Suggestiveness may also arise due to the actions (subconscious or conscious) of the police, who may present the suspects differently from the fillers. For instance, in Tahir Mohammed v. State of MP, the suspects were put up with fetters connected by rods, while the fillers in the line-up were unfettered (¶ 8). Or, in case of TIPs, police personnel may indicate their approval / disapproval of a particular identification by the eyewitness through verbal or non-verbal cues (pp. 273).
Suggestiveness may even arise due to the psychology of the eyewitness – the desire to bring a criminal to justice, to exact vengeance upon them, or to find a scapegoat (pp. 367). It may arise due to the behaviour of the suspect themselves. Suspects are incentivised not to stand out and therefore may appear to be most anxious, standing further apart from the rest of the group, or receiving the most “looks” from the others in the lineup (pp. 319). Hence, the greater the delay, the more susceptible the eyewitness to suggestive cues.This further compromises the reliability of their identification.
Therefore, convicting a suspect based on a DI seven to eight years later, as in Daya Singh, is arguably incorrect. It would be a conviction based on unreliable evidence.
Stress & Anxiety due to Weapons and Injuries
The SC has held that eyewitnesses being injured would allow them an opportunity to observe a suspect, therefore overcoming problems posed by delays.[iii] In other words, being injured is a relevant factor in holding that a particular eyewitness had an “enduring impress” of the accused. In Pargan Singh v. State of Punjab, it was held that being in a near-death experience and sustaining injuries would mean seeing the suspect for merely 90 seconds would make for a sufficiently reliable DI, even with a delay of 7½ years (¶ 17). The SC specifically noted that “[t]he testimony of an injured witness requires a higher degree of credibility” (ibid, ¶ 19).
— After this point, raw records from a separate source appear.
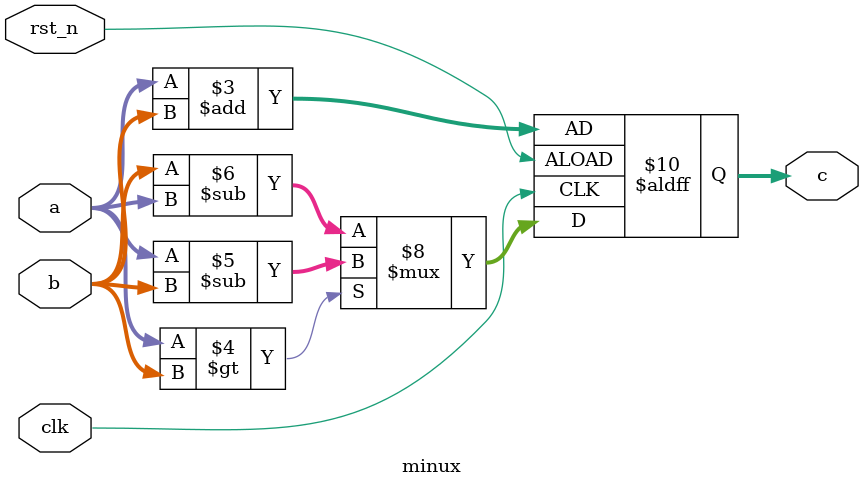
<source format=v>
module minux(                  

    input wire clk,

    input wire rst_n,

    input wire [7:0]a,

    input wire [7:0]b,

    output reg [8:0]c

);

always @(posedge clk or negedge rst_n ) begin
    
    if ( !rst_n)                        //当判断条件满足时，执行的语句
        c <= a+b;
    else if (a>b) 
        c <=a-b; 
    else                          //当判断条件不满足时，执行的语句
        c <=b-a;
end

endmodule
</source>
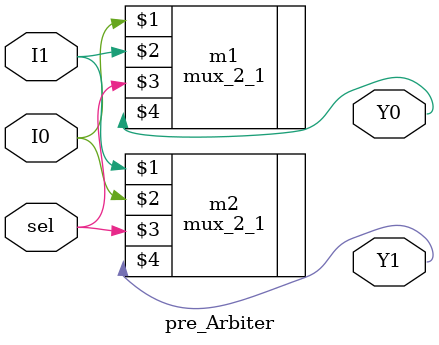
<source format=v>
`timescale 1ns / 1ps



module pre_Arbiter
(
input I0,I1,sel, 
output Y0,Y1
    );
    
mux_2_1 m1(I0,I1,sel,Y0); //Mux 1
mux_2_1 m2(I1,I0,sel,Y1); //Mux 2
   
endmodule

</source>
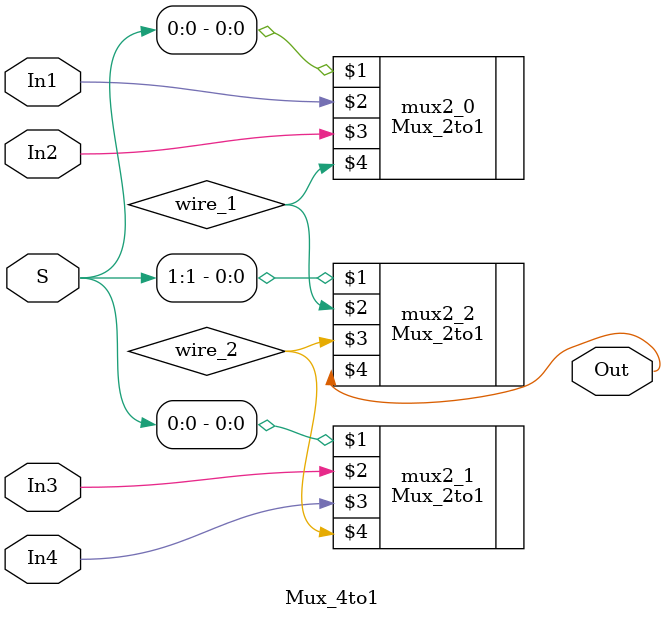
<source format=v>
module Mux_4to1 (S, In1, In2, In3, In4, Out);
  input [1:0] S;
  input In1, In2, In3, In4;
  output Out;
  
  wire wire_1, wire_2;
  
  Mux_2to1 mux2_0(S[0], In1, In2, wire_1);
  Mux_2to1 mux2_1(S[0], In3, In4, wire_2);
  Mux_2to1 mux2_2(S[1], wire_1, wire_2, Out);
  
endmodule
</source>
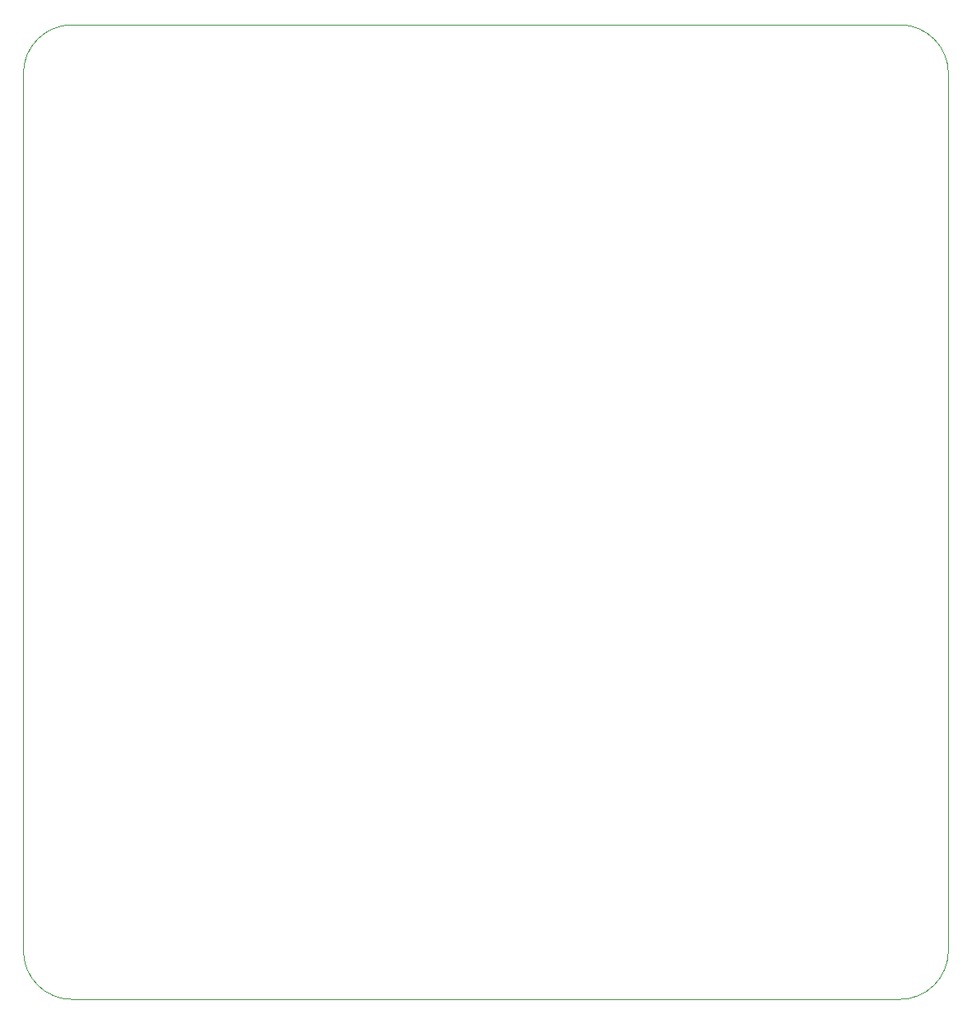
<source format=gbr>
G04 #@! TF.GenerationSoftware,KiCad,Pcbnew,(5.1.5)-3*
G04 #@! TF.CreationDate,2020-10-27T23:20:52+01:00*
G04 #@! TF.ProjectId,converters_1,636f6e76-6572-4746-9572-735f312e6b69,rev?*
G04 #@! TF.SameCoordinates,Original*
G04 #@! TF.FileFunction,Profile,NP*
%FSLAX46Y46*%
G04 Gerber Fmt 4.6, Leading zero omitted, Abs format (unit mm)*
G04 Created by KiCad (PCBNEW (5.1.5)-3) date 2020-10-27 23:20:52*
%MOMM*%
%LPD*%
G04 APERTURE LIST*
%ADD10C,0.050000*%
G04 APERTURE END LIST*
D10*
X135000000Y-115000000D02*
G75*
G02X130000000Y-120000000I-5000000J0D01*
G01*
X45000000Y-120000000D02*
G75*
G02X40000000Y-115000000I0J5000000D01*
G01*
X130000000Y-20000000D02*
G75*
G02X135000000Y-25000000I0J-5000000D01*
G01*
X40000000Y-25000000D02*
G75*
G02X45000000Y-20000000I5000000J0D01*
G01*
X40000000Y-115000000D02*
X40000000Y-25000000D01*
X135000000Y-25000000D02*
X135000000Y-115000000D01*
X130000000Y-120000000D02*
X45000000Y-120000000D01*
X45000000Y-20000000D02*
X130000000Y-20000000D01*
M02*

</source>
This goes against well-established evidence to the contrary. If a weapon is used to threaten / injure the eyewitness in committing a crime, most of the eyewitnesses’ attention is focused on the weapon and not the suspect (pp. 276). Stress and anxiety adversely affect the ability of a witness to recall, narrowing their attention – not the other way round (pp. 694). This becomes all the more concerning when “various factors that affect eyewitness accuracy often interact to compound the risk of mistaken identification” (Commonwealth of Pennsylvania v. Walker Amicus Brief, pp. 18). Therefore, in Pargan Singh and Daya Singh, delays coupled with injured eyewitnesses ought to render eyewitness identification, whether through TIPs or DIs, extremely unreliable – to the point, I suggest, that the results of such identification ought to be disregarded.
Conclusion
I have argued that Indian courts often overestimate the reliability of eyewitness identification. Long delays, and high-stress circumstances – especially where weapons or injuries are involved – distort memory. Scientific research suggests that such identifications are prone to error, yet courts continue to rely on them without adequate safeguards. Courts must adopt stricter evidentiary standards for visual identification – particularly DIs – or risk legitimising wrongful convictions based on flawed memory and implicit bias.
[i] Arne Trunkell, Reliability of Evidence (Beckman 1972) 21.
[ii] Jessica Lee, ‘No Exigency, No Consent: Protecting Innocent Suspects from the Consequences of Non-Exigent Show-Ups’ (2005) 36 Columbia Human Rights Law Review 755, 759-60.
[iii] See Dana Yadav [8]; Raja [22].